Dilma rompe tradição da esquerda ao enfrentar greve
Direitos e Deveres

Dilma rompe tradição da esquerda ao enfrentar greve




Valor Econômico      -      13/08/2012




Não é a primeira vez que se assiste ao estremecimento das relações entre um governo do PT e o funcionalismo público, categoria de trabalhador que ajudou a fundar o partido no início dos anos 80 do século passado. Nos primeiros anos da gestão Lula, sindicatos dos servidores também romperam com o governo. O motivo foi a proposta feita pelo então presidente Luiz Inácio Lula da Silva de igualar, por meio de um projeto de emenda constitucional, as regras de aposentadoria existentes no país.

Até então, os servidores públicos tinham direito à aposentadoria integral, enquanto os trabalhadores do setor privado eram obrigados a se aposentar pelo Instituto Nacional do Seguro Social (INSS), cujo teto hoje é R$ 3,9 mil. A proposta feita por Lula representou uma quebra de paradigma na esquerda brasileira, até então defensora intransigente dos privilégios dos funcionários públicos.

Lula obteve êxito na aprovação da reforma pelo Congresso, mas durante a tramitação da matéria sofreu inúmeros revezes políticos, responsáveis pelo desgaste de sua imagem junto à antiga base social. Um deles foi a dissidência surgida dentro do PT que resultou na fundação do PSOL. Menos de dois anos após a aprovação da reforma, o escândalo do mensalão acuou o presidente de tal maneira que ele desistiu de regulamentar a mudança da previdência e decidiu procurar apoio dos sindicatos para se sustentar no poder.

Em julho de 2005, no auge da crise do mensalão, Lula nomeou para o Ministério do Trabalho Luiz Marinho, então presidente da Central Única dos Trabalhadores. Pouco depois, entregou essa pasta ao PDT, deslocou Marinho para o Ministério da Previdência Social, uma antiga reivindicação dos sindicatos, e realizou uma façanha: a unificação do movimento sindical em torno de sua figura.

Dali em diante, Lula passou a conceder reajustes salariais generosos aos funcionários públicos. Os aumentos foram bem superiores à inflação, incrementando a distância entre os vencimentos dos servidores e os dos assalariados do setor privado com mesmo nível de qualificação. Os constantes reajustes fizeram com que as principais categorias do serviço público passassem a ter salários iniciais incompatíveis com a realidade nacional - fiscais da Receita Federal, por exemplo, começam a carreira recebendo R$ 13.600; diplomatas, analistas do Banco Central e gestores, R$ 12.960.

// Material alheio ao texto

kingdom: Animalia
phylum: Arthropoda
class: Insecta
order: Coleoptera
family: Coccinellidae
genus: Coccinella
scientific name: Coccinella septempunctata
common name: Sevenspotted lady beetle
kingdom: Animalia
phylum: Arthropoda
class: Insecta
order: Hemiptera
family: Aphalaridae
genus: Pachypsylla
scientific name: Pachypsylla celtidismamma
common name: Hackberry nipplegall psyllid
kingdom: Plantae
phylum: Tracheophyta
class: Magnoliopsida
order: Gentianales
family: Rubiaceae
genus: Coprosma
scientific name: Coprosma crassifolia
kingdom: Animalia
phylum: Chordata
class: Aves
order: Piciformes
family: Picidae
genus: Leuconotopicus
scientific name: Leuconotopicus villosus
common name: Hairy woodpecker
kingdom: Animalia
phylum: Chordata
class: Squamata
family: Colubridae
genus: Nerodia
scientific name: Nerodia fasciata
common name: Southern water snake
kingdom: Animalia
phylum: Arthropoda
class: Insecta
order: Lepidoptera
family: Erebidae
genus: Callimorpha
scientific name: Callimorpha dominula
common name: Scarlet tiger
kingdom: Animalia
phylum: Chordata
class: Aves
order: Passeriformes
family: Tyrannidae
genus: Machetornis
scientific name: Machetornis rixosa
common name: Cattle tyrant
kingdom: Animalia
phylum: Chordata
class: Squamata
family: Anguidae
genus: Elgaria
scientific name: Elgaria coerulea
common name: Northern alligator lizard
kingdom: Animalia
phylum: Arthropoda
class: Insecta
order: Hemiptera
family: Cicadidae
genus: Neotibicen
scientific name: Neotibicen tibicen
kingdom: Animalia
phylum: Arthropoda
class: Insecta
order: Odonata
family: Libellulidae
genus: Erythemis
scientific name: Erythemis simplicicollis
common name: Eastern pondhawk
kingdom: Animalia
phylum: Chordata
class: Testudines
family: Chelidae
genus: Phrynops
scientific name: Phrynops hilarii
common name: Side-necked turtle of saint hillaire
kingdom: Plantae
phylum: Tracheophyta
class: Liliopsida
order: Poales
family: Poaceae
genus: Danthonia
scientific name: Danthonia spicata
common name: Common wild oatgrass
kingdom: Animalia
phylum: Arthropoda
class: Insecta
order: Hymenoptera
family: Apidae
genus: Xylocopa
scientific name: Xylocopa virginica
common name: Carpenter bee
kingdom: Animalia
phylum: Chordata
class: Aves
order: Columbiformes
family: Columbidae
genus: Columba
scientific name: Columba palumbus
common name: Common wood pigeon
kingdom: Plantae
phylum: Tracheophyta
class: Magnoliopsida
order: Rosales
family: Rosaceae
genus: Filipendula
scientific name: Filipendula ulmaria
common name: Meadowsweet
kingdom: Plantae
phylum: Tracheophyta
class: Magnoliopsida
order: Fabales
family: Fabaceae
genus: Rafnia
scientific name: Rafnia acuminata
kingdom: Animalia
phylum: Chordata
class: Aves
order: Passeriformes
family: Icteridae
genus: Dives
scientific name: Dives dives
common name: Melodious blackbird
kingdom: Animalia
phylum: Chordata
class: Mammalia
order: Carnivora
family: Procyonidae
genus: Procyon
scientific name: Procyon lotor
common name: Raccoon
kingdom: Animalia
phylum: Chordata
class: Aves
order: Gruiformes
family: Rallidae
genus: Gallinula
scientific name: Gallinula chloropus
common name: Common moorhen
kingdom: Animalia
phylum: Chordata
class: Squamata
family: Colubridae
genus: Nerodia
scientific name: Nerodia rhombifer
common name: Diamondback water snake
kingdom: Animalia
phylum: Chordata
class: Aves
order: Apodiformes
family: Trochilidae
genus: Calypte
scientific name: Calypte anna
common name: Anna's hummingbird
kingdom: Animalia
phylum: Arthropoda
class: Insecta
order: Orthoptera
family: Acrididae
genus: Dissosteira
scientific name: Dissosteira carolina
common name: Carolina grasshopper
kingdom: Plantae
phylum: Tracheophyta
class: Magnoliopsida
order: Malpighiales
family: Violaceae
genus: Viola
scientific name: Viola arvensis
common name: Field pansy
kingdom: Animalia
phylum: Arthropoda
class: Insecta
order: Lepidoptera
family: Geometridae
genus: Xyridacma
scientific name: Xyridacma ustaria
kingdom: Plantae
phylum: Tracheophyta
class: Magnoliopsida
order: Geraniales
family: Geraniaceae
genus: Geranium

Quando era líder sindical nos anos 70 e mesmo depois de assumir a presidência da República, Lula dizia que greve sem corte de ponto é férias. Ele se referia, de forma irônica, às paralisações do funcionalismo, que não sofre, como no setor privado, desconto do salário pelos dias parados. Além de receber o salário dos dias não trabalhados, o servidor em greve não corre risco de perder o emprego. É isso que explica o fato de os professores das universidades e dos institutos técnicos federais estarem em greve há mais de três meses. Lula chegou a cogitar a regulamentação do direito de greve no serviço público, mas, também por causa do mensalão, abandonou a ideia.

Assim como Lula fez com a reforma da previdência, a presidente Dilma Rousseff rompeu nessa área tradições da esquerda. Primeiro, decidiu regulamentar a reforma aprovada por Lula, acabando de uma vez por todas com o instituto da aposentadoria integral. Há duas semanas, baixou o decreto 7.777, autorizando o governo federal a assinar convênios com Estados e municípios para substituir servidores em greve. Trata-se de uma medida dura, ousada, de quem está disposto a ir ao limite no enfrentamento das greves.

É fato que o governo demorou muito a agir. Se desde o início sabia que não poderia atender às reivindicações dos funcionários, Brasília deveria ter explicitado isso com argumentos sólidos em comunicação não somente aos servidores, mas também à sociedade. O Palácio do Planalto se fez, porém, de desentendido, talvez confiante no capital político da presidente (80% de aprovação neste momento). Arrogante, essa postura levou os sindicatos à radicalização, o que é muito ruim para o país.

Embora seja um despropósito o pleito das principais categorias do funcionalismo - reajuste de 22%, percentual muito superior à inflação, de 5% em 12 meses -, o governo tem que buscar uma solução para acabar com as greves. Um desenlace, certamente, não passa pelo atendimento pleno da reivindicação dos servidores, mas muito menos pelo imobilismo. Cidadãos e empresas estão sofrendo em seu cotidiano as consequências deletérias da radicalização de lado a lado.